* **Supplied records**:
· · · · · · ·
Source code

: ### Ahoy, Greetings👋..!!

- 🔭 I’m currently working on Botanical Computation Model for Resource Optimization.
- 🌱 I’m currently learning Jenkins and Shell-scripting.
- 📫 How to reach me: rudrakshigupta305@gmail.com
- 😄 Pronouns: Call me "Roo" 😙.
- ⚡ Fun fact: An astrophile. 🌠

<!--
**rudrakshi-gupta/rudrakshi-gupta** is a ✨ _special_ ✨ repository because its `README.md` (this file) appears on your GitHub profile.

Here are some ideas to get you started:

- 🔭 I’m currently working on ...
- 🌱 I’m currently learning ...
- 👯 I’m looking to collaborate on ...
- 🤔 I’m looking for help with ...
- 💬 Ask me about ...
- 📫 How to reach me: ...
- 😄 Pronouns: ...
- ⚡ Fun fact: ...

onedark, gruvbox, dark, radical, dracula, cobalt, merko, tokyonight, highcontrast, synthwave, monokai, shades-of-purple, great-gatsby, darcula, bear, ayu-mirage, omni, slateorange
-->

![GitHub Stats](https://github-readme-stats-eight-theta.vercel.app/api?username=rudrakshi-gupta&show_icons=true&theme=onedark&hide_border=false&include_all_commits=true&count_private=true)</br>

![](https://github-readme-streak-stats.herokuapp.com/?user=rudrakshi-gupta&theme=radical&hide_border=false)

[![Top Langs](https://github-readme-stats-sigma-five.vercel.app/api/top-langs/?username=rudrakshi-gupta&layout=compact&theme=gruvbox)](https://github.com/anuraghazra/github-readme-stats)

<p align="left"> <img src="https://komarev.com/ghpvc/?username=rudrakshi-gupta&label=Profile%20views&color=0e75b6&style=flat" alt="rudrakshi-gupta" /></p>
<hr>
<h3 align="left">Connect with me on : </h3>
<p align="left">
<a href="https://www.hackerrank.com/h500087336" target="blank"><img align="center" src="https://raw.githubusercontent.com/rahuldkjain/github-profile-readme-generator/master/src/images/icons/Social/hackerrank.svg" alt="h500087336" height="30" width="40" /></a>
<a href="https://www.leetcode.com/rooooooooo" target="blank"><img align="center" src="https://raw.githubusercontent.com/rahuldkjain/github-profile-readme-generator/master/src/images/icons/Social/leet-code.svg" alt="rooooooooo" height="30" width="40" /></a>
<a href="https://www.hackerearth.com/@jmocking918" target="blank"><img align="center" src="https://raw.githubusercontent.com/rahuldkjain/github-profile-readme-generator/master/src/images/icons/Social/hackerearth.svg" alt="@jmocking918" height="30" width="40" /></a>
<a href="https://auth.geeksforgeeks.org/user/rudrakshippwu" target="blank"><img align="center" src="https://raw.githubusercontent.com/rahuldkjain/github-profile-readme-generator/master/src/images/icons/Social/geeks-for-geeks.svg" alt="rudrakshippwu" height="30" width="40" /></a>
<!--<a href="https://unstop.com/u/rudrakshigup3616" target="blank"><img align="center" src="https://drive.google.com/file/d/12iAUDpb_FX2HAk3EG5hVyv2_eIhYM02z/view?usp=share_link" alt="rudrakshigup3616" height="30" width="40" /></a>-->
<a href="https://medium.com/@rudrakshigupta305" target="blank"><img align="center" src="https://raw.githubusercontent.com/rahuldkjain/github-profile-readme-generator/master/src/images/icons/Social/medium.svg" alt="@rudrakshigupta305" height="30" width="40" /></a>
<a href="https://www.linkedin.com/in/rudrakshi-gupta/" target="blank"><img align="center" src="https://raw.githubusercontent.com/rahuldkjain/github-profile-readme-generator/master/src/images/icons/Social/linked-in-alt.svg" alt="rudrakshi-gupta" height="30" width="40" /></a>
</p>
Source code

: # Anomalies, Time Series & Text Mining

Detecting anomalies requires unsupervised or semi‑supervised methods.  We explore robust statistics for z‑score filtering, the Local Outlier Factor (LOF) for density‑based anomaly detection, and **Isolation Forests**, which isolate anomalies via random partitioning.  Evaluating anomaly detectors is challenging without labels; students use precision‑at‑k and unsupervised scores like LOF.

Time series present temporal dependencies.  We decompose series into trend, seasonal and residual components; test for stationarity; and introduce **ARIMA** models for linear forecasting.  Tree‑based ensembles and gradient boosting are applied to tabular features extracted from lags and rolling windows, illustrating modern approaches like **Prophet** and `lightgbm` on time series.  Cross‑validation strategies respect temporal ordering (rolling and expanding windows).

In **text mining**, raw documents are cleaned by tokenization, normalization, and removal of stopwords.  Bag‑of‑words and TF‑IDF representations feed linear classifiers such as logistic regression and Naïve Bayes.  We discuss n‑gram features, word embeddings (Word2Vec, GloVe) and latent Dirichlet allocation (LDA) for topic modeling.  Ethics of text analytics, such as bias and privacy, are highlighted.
· · · · · · ·
Copy the lines of the listing above, from the one containing "- 🔭 I’m currently working on ..." through the one containing "- ⚡ Fun fact: ...", keeping every character unchanged.

- 🔭 I’m currently working on ...
- 🌱 I’m currently learning ...
- 👯 I’m looking to collaborate on ...
- 🤔 I’m looking for help with ...
- 💬 Ask me about ...
- 📫 How to reach me: ...
- 😄 Pronouns: ...
- ⚡ Fun fact: ...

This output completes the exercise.